The tax is paid to Her Majesty’s Revenue and Customs (HMRC). And the amount of tax charged depends on the property, date of purchase and buyer’s circumstances. For example, first-time buyers are entitled to a discount. Meanwhile, those who are buying an additional property (e.g. a second home) will have to pay an extra 3% in Stamp Duty on top of the standard rates.
If you are buying a property in Scotland, you will pay Land and Buildings Transaction Tax (LBTT) instead of Stamp Duty. And if you are purchasing property in Wales, you will pay Land Transaction Tax (LTT).
How much Stamp Duty is payable?
As of 1st October 2021, Stamp Duty is charged on residential properties costing over £125,000. For first-time buyers, it is charged on homes costing over £300,000. A discount is also applied on homes costing up to £500,000.
If you are buying your second home, you will have to pay an extra 3% on properties costing more than £40,000.
Stamp Duty applies whether you are buying a freehold property, new or existing leasehold or property through a shared ownership scheme. It also applies if you take on a mortgage or buy a share in a house.
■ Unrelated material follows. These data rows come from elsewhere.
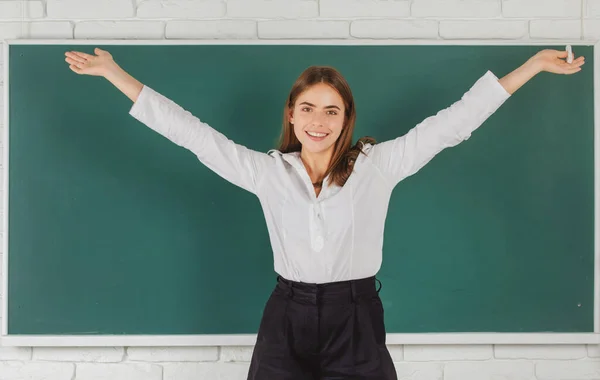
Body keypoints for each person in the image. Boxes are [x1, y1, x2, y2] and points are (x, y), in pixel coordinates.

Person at [64, 47, 584, 379]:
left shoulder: (378, 165)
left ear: (345, 119)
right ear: (292, 114)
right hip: (285, 314)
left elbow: (452, 123)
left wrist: (533, 66)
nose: (318, 121)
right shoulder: (266, 172)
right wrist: (115, 73)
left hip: (354, 316)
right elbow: (191, 134)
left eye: (331, 110)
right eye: (308, 108)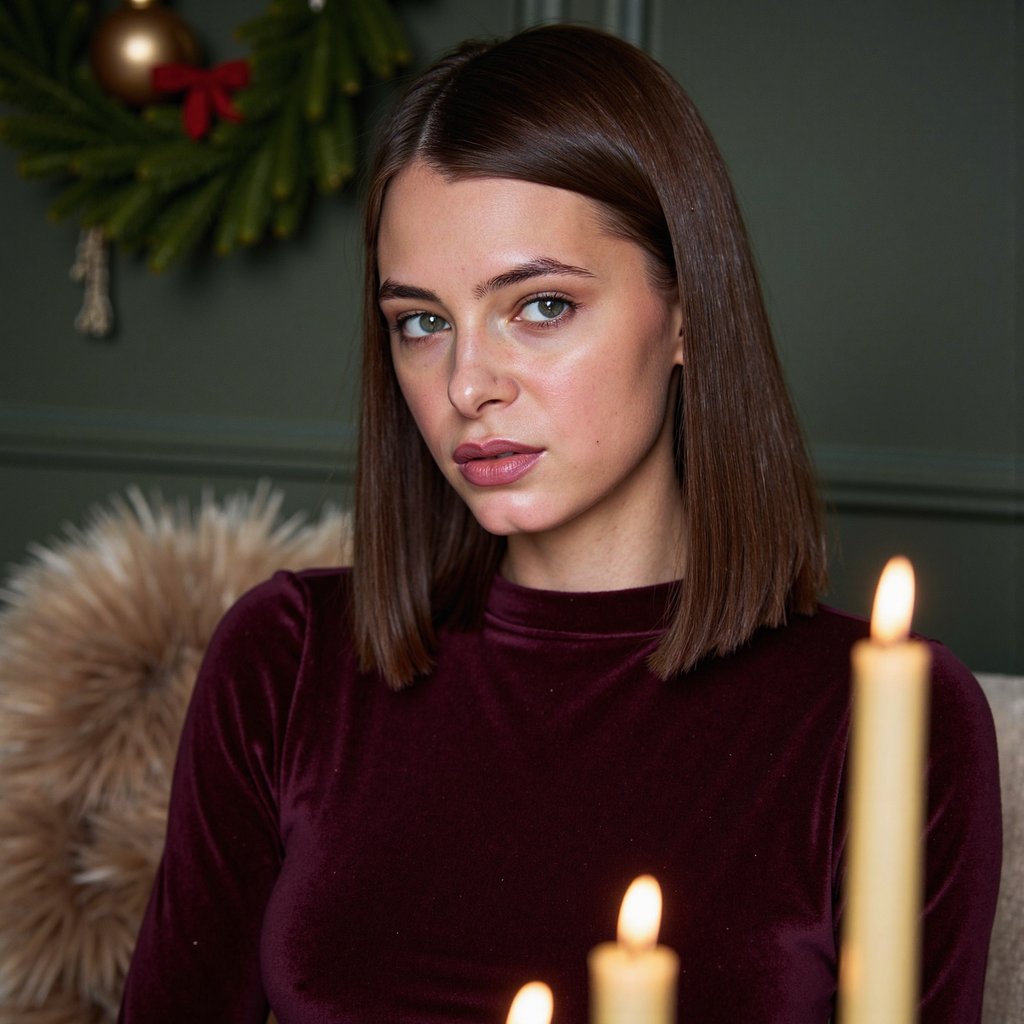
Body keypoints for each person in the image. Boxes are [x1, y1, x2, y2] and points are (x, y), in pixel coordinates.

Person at [119, 24, 1001, 1024]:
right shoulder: (286, 663)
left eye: (539, 306)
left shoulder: (888, 720)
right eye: (420, 320)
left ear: (686, 315)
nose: (466, 384)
How and when to pay Stamp Duty
Stamp Duty must be paid within 14 days of completion. To pay, you must send an SDLT return to HMRC.
If you have a solicitor, agent or conveyancer, they will usually arrange your return and pay the tax on your behalf on the day of completion. They will then charge you this tax as part of their fees. They will also organise and claim any relief and discounts you’re eligible for.